On sent le danger de l’exercice pour l’auteur : verser dans la caractérisation forcément schématique - 96 minutes, c’est court pour tracer huit portraits fouillés -, ou le film à clés, invitant à mettre des noms réels sur les personnages. Autre danger, l’aspect "Mes meilleurs copains" en période pré-Ehpad, entre arthrose et Alzheimer, rien de très alléchant. En définitive, tous ces dangers sont écartés. Car Édouard Baer, acteur lui-même et remarquable, aime ses marionnettes et a su les diriger sur le fil. On se trouve devant un festival de comédiens en liberté, si justes et vrais qu’ils donnent l’impression d’improviser, alors que les dialogues sont réglés au millimètre.


 


 

Du psychodrame initial - Benoît Poelvoorde exclu du cénacle et qui devra observer les ripailleurs depuis le comptoir, consolé par Jean-François Stévenin en patron de La Closerie - au psychodrame final (on n’en dira rien), entre les propos vipérins de Daniel Prévost, la philosophie désabusée de Jackie Berroyer, le cabotinage de Pierre Arditi, et les minables tentatives de séduction de Bernard Le Coq, les règlements de comptes feutrés et l’esquive devant l’addition, on perçoit le plaisir qu’ont eu tous ces acteurs, qui n’ont plus rien à prouver, à se glisser chacun dans le costume que le réalisateur leur a taillé.

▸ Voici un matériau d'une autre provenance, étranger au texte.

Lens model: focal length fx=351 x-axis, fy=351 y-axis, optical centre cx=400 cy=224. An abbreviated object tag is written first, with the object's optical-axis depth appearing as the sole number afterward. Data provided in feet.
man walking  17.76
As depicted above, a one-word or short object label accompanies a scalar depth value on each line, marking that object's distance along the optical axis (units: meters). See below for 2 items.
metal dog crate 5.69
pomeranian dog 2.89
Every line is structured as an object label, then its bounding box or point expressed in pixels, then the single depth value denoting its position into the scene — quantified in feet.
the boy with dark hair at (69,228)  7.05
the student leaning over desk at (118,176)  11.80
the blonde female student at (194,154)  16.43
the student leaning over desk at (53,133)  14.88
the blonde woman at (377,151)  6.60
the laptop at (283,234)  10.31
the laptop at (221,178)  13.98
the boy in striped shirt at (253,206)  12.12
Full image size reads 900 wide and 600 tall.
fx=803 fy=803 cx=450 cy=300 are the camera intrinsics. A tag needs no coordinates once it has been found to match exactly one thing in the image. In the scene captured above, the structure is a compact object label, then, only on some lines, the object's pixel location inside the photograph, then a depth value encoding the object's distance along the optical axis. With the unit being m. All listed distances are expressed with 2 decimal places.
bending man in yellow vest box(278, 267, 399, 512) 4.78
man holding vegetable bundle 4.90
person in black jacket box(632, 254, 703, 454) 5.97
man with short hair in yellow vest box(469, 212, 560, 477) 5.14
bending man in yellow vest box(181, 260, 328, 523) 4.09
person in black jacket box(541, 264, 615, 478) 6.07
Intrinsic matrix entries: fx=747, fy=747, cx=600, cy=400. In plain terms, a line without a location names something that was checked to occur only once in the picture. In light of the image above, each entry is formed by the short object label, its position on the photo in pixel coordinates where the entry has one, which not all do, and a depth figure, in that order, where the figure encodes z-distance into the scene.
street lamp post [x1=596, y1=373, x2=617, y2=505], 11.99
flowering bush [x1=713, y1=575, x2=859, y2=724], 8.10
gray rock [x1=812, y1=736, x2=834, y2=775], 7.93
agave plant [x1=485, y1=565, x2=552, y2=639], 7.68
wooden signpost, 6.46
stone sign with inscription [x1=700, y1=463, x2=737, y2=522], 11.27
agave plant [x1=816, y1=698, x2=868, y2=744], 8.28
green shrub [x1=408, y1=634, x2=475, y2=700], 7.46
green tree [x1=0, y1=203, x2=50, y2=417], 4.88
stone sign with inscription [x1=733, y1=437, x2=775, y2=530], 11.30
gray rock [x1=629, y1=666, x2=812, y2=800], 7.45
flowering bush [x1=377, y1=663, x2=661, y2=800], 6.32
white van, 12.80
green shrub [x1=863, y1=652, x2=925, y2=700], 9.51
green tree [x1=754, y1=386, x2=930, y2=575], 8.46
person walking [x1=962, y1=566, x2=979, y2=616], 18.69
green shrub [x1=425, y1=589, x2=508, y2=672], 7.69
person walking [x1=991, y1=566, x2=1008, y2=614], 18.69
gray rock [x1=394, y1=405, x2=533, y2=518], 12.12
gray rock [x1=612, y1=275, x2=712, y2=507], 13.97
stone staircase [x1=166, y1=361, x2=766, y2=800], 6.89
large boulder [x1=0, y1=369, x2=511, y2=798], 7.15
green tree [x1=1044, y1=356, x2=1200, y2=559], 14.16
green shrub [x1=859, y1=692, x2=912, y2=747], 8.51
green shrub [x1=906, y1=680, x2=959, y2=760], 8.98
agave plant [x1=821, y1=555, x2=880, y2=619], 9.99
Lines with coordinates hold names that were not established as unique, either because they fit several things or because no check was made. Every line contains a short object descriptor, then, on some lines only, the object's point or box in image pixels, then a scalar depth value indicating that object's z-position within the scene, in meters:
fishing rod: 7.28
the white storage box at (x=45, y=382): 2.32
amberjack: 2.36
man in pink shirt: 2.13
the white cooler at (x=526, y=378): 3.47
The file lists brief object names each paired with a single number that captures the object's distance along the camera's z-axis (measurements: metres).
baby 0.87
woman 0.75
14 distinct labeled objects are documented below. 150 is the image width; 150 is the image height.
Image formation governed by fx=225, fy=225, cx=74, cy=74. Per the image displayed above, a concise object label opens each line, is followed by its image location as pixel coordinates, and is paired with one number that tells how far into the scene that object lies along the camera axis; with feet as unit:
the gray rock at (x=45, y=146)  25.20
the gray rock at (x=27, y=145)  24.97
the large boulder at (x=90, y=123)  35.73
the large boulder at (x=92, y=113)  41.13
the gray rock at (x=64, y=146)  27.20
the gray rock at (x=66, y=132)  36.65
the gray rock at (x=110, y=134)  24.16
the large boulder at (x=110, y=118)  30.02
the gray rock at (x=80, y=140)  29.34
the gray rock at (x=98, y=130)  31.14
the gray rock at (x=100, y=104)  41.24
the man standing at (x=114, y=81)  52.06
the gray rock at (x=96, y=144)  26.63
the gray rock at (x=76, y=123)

Sans que jamais le brio de l’exercice prenne le pas sur la dimension humaine. Ils sont tous attachants et pitoyables, ridicules (un peu) et grandioses (parfois).


 

Société close, dans laquelle les femmes ne sont pas conviées, avec cependant trois beaux personnages furtifs, Isabelle Nanty, cachée derrière les buis de la terrasse, tentant de réconforter de loin son mari Benoît Poelvoorde, qu’elle sait fragile sous ses effets de plastron, Ludivine Sagnier cornaquant gentiment son père Gérard Depardieu, las et mutique, et Léa Drucker, assistante de vie attentionnée d’un Jackie Berroyer en fin de parcours. Si la parité n’est pas respectée, la balance de la sympathie penche fortement de ce côté. On n’en attendait pas moins de la part de Édouard Baer, acteur impeccable et réalisateur élégant.

Lucien Logette
Jeune Cinéma en ligne directe


Adieu Paris. Réal, sc : Édouard Baer ; ph : Alexis Kavyrchine ; mont : Fabrice Rouaud ; mu : Gérard Daguerre. Int : Pierre Arditi, Édouard Baer, Jackie Berroyer, Gérard Daguerre, François Damiens, Gérard Depardieu, Léa Drucker, Bernard Le Coq, Bernard Murat, Isabelle Nanty, Yoshi Oida, Daniel Prévost, Ludivine Sagnier, Jean-François Stévenin (France, 2021, 96 mn).